Country Stars for Gay Marriage

Illinois Unites for Marriage, the group lobbying to pass gay marriage in Illinois has mastered the art of political counter programming -- winning the endorsement of people not normally associated with gay rights. First, it released a letter with the signatures of 200 clergy members. Then, four famous Chicago athletes, including Baseball Hall of Famer Ernie Banks. Its latest counterintuitive missive comes from a group of country stars. Country music, of course, is most popular with white, rural Americans -- one of the groups most resistant to gay marriage.

Here’s the letter.
 
Traditionally speaking, country music, arguably more than any other genre, draws its inspiration from that inexplicable conundrum known as the human condition.
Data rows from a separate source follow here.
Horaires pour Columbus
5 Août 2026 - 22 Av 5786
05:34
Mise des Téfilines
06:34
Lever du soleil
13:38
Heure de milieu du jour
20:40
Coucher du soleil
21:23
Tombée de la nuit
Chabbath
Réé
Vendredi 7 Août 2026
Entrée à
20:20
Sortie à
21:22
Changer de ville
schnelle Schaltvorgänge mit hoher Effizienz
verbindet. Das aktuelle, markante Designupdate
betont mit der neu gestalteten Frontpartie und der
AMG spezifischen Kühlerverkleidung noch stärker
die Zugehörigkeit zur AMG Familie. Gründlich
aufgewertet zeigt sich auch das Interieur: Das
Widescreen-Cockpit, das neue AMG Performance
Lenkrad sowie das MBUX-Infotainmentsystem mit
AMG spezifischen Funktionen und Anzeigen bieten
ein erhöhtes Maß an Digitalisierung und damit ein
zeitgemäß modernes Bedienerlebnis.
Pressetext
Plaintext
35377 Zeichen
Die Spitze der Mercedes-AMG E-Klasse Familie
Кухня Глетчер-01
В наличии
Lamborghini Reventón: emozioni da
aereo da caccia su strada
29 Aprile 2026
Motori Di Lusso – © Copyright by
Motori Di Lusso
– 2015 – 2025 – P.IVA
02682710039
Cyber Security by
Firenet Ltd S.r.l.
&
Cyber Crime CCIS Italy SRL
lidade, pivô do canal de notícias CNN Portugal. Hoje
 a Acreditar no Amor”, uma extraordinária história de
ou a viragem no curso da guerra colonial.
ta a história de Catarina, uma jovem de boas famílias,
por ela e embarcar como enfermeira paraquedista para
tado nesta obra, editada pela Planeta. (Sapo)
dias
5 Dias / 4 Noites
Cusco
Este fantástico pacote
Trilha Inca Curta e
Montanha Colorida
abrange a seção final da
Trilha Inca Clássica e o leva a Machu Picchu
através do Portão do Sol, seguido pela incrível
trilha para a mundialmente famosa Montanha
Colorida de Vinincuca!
Songs and stories of love, family, joy, and human imperfection are the root of its appeal. Imagine a  world without Ray Charles' version of "I Can't Stop Loving You" or Johnny Cash's "I Still Miss Someone." To deny our gay brothers and sisters the right to legally ritualize their love – to marry – is to deny that they too experience the complexity of human emotion that make a song like Dolly Parton's "I Will Always Love You" the shared phenomenon that it is.
 
It's the artist's job to remind us that the heart is the place where our true holiness resides. It's why the word ‘heart’ is pervasive in so many great songs. Can the human heart ever truly be governed? Gay or straight, when two people are lucky enough to find each other and want to commit their lives to one another, it is nothing less than a blessing to us all. 

Sincerely,
“Big” Kenny Alphin
Mary Chapin Carpenter
Rodney Crowell 
Emmylou Harris
 
Opponents of gay marriage, the next move is yours. Let’s see an anti-gay marriage letter signed by techno stars or R&B divas.